In this post I have presented the case on how an exorbitant amount of money is wasted due to garbage collection. Unfortunate thing is: money is wasted even without our awareness. As applications developers/managers/executives we can do the following:

  1. We should try to tune garbage collection performance , so that our applications starts to spend very less time on Garbage collection.
  1. Modern applications tend to create tons of objects even to service simple requests. Here is our case study which shows the amount of memory wasted by the well celebrated spring boot framework. We can try to write efficient code, so that our applications tend to create very less number of objects to service the incoming requests. If our applications create a smaller number of objects, then very less garbage needs to be evicted from memory. If garbage is less, the pause time will also come down.

2 Comments
You must be Logged on to comment or reply to a post.
  • Hello Ram Lakshmanan,

     

    don't know the specifics of AWS. Your blog sounds like GC is evil, which isn't.

    Let's assume how cloud "should" be, for a moment. A cloud provider has tons of physical machines which feed even more virtual machines. A customer application should be fed by a load balancer which always provides the most "fresh" instance to service it.

    If a cloud provider bills you the instances that are on "cool-down" (i.e. GC or other) you should change your cloud provider.

    That's for cloud in particular.

    Now one for GC in general. You say when your instance is GC-ing it does nothing for your customer. That's not true. It cleans the mess to service the next customer better. Like cleaning the space in a restaurant for the next patrons. Do you want to eat amidst the mess of your previous patrons?

    Your comparison with a car: Cars are machines that need service, too. They can't run for months without pause. You need to take into account the different service times of the two worlds. A car trip can take hours while a customer service can be a matter of minutes or even seconds.
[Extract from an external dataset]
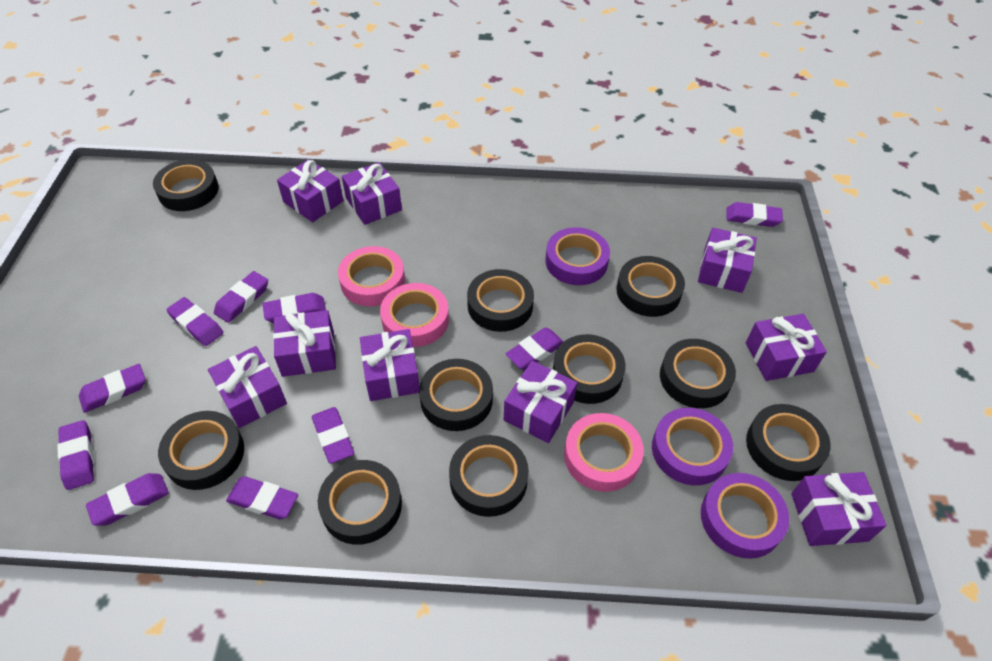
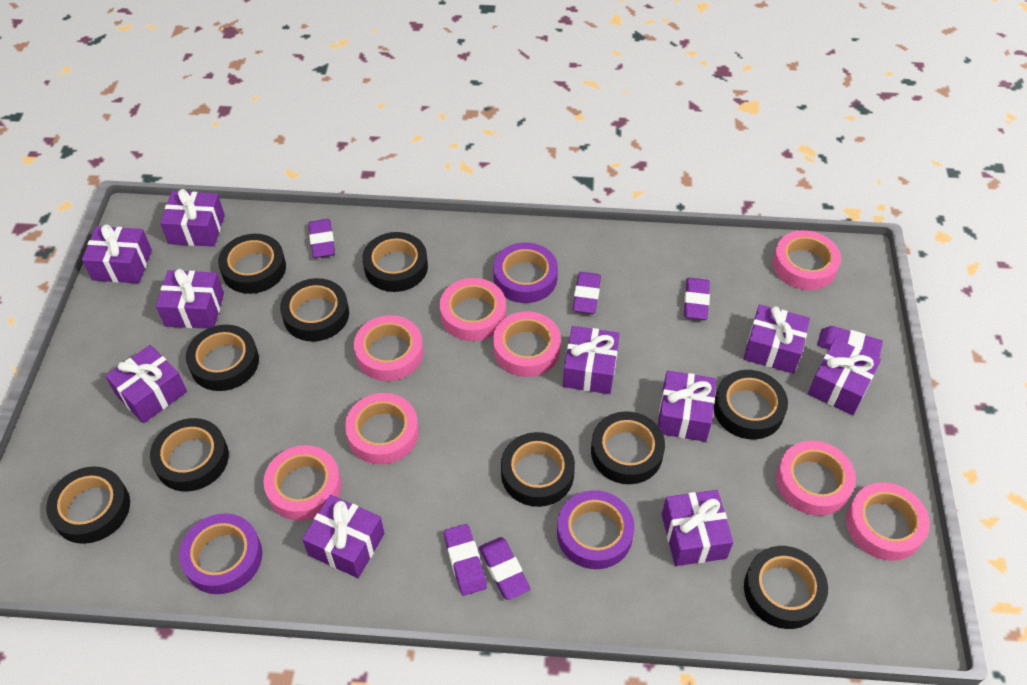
pink tape: 3 -> 8
purple eraser: 10 -> 6
purple gift: 9 -> 10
    Your arguments are valid if you assume the very worst conditions. But in reality nothing is eaten as hot as it is cooked.

     

    Regards,

    Manfred Klein

  • "How many millions of dollars enterprises waste due to Garbage collection?" Sorry, this headline is a bit unfair and about as useful as "How much money do you waste breathing."

    1) Memory management is an intrinsic part of every non-trivial program in whatever language you choose. No exception.
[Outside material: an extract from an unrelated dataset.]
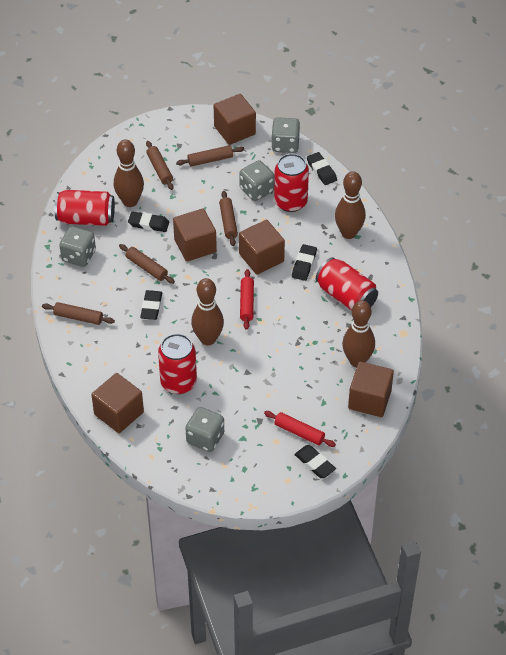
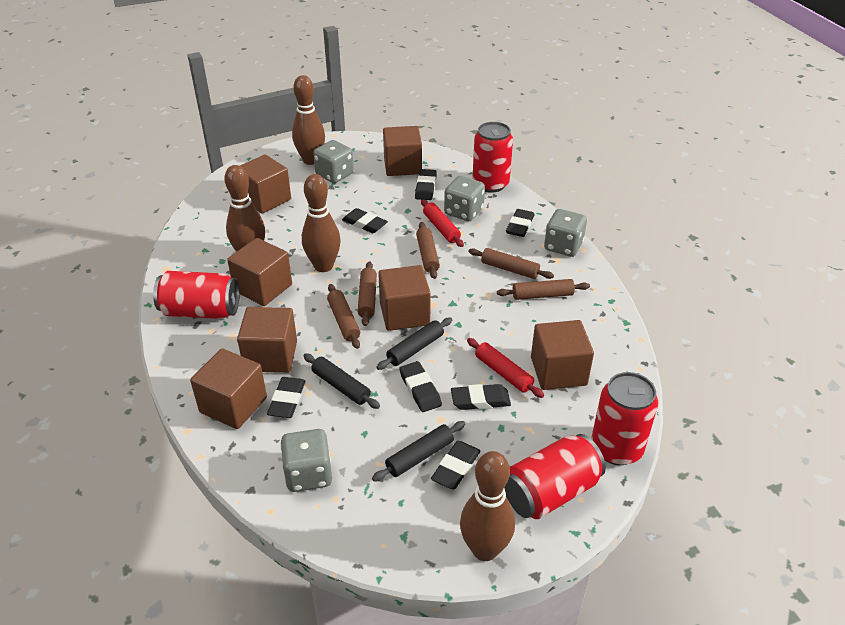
black eraser: 5 -> 7
black rolling pin: 0 -> 3
brown cube: 5 -> 7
    With high-level languages like Java or Python, a GC takes care of that for you, freeing costly developer resources. That means you pay less for development and maintenance and get by with less experienced developers. Which are cheaper and more plentiful, so your talent pool is larger.

    With lower-level languages like C/C++ you do manual memory management and therefore need more experienced developers. You pay much more for them if you can even get them. E.g., good luck hiring a decent kernel developer.

    But even with good devs, you still end up hunting memory leaks, double frees, and buffer overruns, which can become very costly very quickly. That's why business logic is usually not programmed in C.

    2) You single out GC footprint as the big problem. But every layer in the stack down to the raw silicon generates waste and CPU overhead if it does non-trivial memory management. How much space do you think does the glibc heap waste? You'd be surprised.

    Apart from all that, this article does not consider the ongoing developments in modern GCs, e.g., current low-pause GC algorithms like ZGC or Shenandoah.